The new wave of bioelectronics covering everything from blood scrubbers to artificial lungs aims to link intelligent devices to neural functions, using AI and other technologies, to solve a range of problems. The AI inclusion could be a game-changer, as it could make the difference to a tricky skill-set that has proved an obstacle for big corporations previously.
Previously, Longevity.Technology covered the story of Dr Peter Scott Morgan a leading scientist who had used technology to turn himself into the first human cyborg. Technology and humans are becoming increasingly interlinked. Bioelectronics takes that link even closer and is looking like a hot sector for start-ups like BIOS and university spin-outs.
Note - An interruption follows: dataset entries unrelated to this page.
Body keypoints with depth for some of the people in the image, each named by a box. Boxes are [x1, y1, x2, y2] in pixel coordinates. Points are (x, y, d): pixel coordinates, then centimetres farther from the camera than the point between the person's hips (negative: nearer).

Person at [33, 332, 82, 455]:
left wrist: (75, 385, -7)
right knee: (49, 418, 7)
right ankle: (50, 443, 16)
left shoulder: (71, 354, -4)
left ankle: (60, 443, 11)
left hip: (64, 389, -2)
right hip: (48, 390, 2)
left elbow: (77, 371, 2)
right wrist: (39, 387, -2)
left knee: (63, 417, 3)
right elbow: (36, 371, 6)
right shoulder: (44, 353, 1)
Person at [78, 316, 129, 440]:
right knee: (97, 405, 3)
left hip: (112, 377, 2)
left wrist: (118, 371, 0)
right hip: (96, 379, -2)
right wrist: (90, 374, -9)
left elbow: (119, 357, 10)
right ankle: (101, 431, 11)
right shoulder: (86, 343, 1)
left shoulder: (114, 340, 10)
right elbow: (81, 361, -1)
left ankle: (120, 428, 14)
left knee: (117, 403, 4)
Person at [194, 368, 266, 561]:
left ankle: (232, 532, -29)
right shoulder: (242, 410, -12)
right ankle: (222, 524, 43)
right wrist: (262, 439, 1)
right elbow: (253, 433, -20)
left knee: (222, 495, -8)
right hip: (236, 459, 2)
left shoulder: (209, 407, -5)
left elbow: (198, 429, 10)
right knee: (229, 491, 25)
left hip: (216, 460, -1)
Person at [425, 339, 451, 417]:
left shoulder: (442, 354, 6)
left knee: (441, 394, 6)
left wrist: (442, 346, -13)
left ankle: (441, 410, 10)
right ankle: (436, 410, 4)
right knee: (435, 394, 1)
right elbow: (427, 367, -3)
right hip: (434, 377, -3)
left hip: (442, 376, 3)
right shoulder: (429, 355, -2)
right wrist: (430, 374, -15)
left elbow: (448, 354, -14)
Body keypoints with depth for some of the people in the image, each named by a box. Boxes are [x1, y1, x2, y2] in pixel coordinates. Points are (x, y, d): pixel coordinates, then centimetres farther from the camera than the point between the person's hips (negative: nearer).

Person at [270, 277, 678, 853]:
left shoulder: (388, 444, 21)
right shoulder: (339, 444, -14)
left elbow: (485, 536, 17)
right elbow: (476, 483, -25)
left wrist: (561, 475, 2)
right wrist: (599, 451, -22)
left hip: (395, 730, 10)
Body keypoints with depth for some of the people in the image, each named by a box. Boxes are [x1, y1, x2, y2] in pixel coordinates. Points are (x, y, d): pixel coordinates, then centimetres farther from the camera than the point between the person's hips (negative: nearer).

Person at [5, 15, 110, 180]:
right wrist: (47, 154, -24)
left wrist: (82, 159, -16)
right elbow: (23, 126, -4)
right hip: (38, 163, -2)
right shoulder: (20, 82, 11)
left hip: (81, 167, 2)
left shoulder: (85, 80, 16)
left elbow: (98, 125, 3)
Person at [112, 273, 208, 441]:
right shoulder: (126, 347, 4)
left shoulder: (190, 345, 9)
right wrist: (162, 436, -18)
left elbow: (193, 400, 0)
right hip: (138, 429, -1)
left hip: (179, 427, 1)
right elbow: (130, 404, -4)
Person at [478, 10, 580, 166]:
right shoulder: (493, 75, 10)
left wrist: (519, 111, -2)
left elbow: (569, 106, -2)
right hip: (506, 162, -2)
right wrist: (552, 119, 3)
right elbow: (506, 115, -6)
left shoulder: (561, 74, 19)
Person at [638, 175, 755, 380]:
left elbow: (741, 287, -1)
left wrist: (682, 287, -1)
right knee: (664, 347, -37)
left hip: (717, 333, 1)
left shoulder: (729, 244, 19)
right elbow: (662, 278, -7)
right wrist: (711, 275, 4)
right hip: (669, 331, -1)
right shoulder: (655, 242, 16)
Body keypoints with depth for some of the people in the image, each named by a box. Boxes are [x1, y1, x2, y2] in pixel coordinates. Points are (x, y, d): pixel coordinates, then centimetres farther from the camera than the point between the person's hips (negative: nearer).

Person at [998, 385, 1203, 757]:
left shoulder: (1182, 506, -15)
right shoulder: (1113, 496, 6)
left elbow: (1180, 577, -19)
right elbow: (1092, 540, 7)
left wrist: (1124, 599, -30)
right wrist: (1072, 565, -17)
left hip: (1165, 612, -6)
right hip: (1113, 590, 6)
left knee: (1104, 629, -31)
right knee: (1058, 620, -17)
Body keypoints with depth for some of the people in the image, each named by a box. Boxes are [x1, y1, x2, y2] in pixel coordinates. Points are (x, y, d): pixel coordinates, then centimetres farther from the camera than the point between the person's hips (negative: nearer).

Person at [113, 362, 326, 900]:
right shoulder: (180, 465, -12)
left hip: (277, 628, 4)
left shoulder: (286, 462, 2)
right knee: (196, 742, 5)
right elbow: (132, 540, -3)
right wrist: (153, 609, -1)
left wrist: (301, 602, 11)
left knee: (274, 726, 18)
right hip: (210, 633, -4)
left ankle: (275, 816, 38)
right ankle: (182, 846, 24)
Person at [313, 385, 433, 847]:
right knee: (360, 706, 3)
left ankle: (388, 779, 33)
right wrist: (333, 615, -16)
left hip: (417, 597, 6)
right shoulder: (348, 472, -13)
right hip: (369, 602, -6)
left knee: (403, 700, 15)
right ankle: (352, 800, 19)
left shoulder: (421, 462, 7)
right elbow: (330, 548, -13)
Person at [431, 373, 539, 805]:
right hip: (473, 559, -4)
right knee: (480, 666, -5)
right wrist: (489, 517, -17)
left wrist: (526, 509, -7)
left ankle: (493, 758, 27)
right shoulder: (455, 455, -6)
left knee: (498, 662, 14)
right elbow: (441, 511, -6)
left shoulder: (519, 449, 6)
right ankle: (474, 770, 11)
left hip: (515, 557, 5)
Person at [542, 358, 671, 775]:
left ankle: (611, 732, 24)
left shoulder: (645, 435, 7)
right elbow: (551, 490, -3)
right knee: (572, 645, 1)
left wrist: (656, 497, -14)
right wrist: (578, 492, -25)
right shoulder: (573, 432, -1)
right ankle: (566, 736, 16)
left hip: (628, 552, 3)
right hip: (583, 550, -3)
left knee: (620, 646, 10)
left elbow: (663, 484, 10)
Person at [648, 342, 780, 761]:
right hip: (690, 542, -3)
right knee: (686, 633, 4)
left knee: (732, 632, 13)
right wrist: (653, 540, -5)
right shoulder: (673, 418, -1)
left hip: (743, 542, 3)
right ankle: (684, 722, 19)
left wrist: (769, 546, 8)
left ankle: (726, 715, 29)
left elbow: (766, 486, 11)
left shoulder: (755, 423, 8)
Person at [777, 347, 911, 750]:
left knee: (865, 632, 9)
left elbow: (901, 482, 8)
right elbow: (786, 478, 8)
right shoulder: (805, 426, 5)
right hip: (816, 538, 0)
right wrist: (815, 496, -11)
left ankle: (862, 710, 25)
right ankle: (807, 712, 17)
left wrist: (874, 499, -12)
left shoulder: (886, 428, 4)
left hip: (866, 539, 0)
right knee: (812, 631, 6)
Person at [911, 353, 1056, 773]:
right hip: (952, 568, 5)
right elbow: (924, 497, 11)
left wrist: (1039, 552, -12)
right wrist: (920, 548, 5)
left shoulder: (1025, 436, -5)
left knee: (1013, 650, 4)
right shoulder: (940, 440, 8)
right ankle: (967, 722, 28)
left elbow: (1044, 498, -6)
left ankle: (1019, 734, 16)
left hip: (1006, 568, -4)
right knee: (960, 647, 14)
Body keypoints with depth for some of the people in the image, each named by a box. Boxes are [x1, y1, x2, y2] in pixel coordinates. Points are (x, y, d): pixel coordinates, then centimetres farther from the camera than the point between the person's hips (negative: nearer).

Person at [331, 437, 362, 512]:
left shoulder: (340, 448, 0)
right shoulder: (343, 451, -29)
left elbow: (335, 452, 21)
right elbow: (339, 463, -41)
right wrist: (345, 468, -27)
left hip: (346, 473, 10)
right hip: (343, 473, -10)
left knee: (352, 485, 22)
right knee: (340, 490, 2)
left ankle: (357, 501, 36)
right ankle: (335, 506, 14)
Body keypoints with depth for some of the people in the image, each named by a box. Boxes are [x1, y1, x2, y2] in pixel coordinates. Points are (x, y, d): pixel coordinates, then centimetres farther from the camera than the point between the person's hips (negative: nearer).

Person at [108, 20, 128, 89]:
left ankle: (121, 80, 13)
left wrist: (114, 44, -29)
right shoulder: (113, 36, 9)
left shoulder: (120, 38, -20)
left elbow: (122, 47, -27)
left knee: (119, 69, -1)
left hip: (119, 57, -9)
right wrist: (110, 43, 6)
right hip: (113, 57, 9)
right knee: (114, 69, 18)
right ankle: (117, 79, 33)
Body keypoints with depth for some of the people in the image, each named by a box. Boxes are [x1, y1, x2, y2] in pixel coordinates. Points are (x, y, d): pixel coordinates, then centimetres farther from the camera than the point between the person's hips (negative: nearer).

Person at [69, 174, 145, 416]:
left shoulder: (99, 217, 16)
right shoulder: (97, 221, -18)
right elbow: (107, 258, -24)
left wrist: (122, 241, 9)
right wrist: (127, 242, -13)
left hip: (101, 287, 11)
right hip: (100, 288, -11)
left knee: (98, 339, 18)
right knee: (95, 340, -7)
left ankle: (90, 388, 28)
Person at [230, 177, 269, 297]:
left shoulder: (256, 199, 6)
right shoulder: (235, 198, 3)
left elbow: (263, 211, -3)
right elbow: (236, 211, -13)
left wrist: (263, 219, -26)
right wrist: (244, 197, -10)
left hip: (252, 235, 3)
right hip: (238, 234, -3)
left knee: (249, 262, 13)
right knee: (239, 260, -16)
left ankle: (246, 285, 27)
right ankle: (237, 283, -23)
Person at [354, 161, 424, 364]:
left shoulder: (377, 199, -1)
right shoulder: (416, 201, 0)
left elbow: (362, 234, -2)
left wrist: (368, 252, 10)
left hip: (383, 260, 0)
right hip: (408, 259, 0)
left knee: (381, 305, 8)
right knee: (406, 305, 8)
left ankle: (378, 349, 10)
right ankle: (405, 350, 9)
The possibilities are exciting; for example, a device might be able to help patients speak after a stroke, or NeuroPace  which is used to combat epilepsy. It received FDA approval in 2013 and has since provided a huge amount of data to help researchers understand more about the condition.
It could also be used to treat chronic conditions such as arthritis, diabetes or heart disease. These take up substantial health resources and require patients to take a cocktail of pills to maintain their quality of life. Bioelectronics could replace these pills, improving the way that brains manage organs – a field is often now referred to as neuroceuticals.
The concept of bioelectronics is not entirely new. Pacemakers are an established part of medicine, but concepts such as Neuralink take it a step further, exploring ways in which computers can be used to augment the brain. These technologies create a host of questions surrounding privacy, security and the purpose of medicine, but they open a raft of M&A opportunities.